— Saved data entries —
%%

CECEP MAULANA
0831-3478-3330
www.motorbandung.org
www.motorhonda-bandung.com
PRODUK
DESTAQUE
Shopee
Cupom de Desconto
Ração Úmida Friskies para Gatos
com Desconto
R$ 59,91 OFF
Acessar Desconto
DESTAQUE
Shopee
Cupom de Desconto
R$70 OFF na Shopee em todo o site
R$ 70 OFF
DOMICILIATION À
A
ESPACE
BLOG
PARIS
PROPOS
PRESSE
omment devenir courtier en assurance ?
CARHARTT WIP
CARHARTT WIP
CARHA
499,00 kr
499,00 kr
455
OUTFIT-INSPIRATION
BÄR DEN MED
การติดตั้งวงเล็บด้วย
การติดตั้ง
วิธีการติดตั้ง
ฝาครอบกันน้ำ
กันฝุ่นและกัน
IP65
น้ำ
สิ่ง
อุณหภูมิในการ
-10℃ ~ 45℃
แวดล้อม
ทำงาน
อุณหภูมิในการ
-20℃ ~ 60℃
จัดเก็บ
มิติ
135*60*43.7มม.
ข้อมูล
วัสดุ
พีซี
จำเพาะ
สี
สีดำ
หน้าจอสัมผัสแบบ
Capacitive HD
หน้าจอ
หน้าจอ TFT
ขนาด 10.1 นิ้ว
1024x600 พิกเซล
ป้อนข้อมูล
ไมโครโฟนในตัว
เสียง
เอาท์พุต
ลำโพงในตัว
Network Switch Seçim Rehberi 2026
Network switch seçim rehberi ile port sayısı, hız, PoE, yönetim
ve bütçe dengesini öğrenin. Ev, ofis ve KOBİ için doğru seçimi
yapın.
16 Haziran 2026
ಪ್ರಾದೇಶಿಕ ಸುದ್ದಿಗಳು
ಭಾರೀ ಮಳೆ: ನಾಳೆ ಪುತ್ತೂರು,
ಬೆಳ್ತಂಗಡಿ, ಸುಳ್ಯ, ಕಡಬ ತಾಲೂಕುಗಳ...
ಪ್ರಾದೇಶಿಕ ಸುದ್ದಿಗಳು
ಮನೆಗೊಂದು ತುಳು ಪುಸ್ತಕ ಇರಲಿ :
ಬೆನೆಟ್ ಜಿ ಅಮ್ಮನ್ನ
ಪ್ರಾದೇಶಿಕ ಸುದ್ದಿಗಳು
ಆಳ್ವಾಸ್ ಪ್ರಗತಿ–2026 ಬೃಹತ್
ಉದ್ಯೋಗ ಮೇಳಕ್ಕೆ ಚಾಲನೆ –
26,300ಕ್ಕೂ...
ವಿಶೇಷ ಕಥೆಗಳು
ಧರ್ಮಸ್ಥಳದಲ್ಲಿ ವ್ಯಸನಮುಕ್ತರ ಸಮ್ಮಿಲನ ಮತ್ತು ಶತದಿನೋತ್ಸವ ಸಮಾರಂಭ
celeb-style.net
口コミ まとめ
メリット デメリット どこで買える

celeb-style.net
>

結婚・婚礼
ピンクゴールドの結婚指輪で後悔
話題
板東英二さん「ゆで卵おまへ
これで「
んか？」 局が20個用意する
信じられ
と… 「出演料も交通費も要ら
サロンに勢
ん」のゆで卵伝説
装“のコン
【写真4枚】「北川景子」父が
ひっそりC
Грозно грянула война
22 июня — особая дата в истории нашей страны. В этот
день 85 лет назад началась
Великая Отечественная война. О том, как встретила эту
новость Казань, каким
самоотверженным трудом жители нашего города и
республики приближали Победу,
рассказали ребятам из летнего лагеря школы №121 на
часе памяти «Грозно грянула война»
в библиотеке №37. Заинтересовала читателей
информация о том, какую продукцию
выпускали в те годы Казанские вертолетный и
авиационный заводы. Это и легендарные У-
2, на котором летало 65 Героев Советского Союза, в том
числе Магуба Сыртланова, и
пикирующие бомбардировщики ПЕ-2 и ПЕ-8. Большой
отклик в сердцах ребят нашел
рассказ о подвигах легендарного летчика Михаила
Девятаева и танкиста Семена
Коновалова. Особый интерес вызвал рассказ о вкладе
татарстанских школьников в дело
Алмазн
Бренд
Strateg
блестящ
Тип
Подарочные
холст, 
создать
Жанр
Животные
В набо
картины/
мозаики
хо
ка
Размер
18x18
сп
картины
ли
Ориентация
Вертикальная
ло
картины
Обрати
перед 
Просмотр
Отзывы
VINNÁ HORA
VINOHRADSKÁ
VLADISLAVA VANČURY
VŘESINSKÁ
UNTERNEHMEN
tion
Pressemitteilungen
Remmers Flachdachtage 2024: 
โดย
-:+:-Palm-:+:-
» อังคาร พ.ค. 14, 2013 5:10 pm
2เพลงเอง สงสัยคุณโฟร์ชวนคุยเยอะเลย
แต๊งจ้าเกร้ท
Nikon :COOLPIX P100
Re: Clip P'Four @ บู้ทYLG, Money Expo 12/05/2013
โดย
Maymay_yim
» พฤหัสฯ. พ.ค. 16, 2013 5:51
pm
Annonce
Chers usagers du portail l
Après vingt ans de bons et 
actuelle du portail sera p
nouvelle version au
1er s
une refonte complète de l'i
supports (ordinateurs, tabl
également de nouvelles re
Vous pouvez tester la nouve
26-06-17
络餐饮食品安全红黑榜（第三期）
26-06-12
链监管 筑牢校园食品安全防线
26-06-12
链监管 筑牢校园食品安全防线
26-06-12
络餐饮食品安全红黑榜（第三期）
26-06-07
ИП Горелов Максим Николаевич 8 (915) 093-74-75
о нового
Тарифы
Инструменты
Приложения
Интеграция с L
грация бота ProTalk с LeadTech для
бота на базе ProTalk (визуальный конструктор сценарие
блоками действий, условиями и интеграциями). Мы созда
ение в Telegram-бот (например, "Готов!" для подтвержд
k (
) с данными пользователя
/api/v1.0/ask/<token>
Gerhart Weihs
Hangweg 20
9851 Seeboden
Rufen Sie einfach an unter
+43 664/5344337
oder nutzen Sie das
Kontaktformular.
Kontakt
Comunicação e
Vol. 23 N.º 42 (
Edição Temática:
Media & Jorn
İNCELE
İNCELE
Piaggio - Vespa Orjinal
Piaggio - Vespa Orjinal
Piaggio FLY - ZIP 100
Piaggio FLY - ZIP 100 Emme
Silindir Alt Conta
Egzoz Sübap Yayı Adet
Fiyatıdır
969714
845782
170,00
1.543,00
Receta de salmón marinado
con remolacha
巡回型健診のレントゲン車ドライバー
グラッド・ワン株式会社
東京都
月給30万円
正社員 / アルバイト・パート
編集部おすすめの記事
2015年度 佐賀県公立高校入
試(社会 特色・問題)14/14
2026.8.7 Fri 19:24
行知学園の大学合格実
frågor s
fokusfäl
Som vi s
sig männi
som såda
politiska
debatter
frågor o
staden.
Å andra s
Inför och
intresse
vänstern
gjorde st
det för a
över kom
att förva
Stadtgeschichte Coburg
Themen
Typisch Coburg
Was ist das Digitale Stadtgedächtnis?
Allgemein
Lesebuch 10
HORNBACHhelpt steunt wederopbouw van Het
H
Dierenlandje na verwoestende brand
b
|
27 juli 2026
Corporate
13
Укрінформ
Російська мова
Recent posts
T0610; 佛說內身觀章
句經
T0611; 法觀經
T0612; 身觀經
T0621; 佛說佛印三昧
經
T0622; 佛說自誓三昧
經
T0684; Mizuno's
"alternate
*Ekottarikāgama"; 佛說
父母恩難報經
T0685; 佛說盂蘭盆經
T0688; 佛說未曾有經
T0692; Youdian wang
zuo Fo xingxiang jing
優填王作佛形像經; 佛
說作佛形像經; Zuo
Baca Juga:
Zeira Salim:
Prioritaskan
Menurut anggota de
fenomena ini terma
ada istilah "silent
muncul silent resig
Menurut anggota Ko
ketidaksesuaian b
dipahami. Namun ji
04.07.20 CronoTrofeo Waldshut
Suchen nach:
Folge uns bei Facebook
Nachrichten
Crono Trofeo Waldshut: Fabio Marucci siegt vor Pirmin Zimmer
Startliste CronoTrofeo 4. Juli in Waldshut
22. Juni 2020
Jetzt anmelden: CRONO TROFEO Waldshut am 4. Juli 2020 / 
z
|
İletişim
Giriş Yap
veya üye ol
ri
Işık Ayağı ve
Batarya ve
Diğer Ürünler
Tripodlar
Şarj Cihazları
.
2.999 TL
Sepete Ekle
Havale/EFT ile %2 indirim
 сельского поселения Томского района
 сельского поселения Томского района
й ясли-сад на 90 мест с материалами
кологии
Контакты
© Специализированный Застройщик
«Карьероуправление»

%%

— Work order —
Could you return every line from the entries above in which the string "бота" occurs?

— Solution for this task —
грация бота ProTalk с LeadTech для
бота на базе ProTalk (визуальный конструктор сценарие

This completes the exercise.